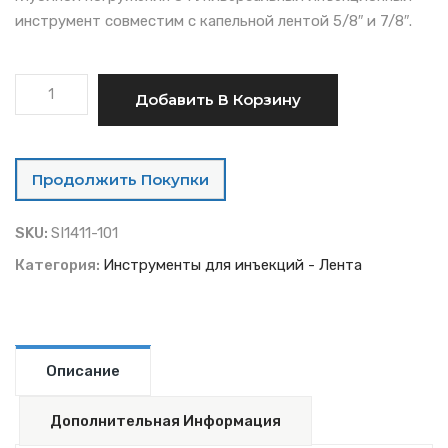
инструмент совместим с капельной лентой 5/8″ и 7/8″.
Универсальный
Добавить В Корзину
инструмент
для
инъекций
Продолжить Покупки
(капельная
лента/
SKU:
SI1411-101
средняя
глубина
Категория:
Инструменты для инъекций - Лента
0-
8")
количество
Описание
Дополнительная Информация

• Aim of the task:
Print every entry word for word; omit the pictures.

• Task result:
инструмент совместим с капельной лентой 5/8″ и 7/8″.
Универсальный
Добавить В Корзину
инструмент
для
инъекций
Продолжить Покупки
(капельная
лента/
SKU:
SI1411-101
средняя
глубина
Категория:
Инструменты для инъекций - Лента
0-
8")
количество
Описание
Дополнительная Информация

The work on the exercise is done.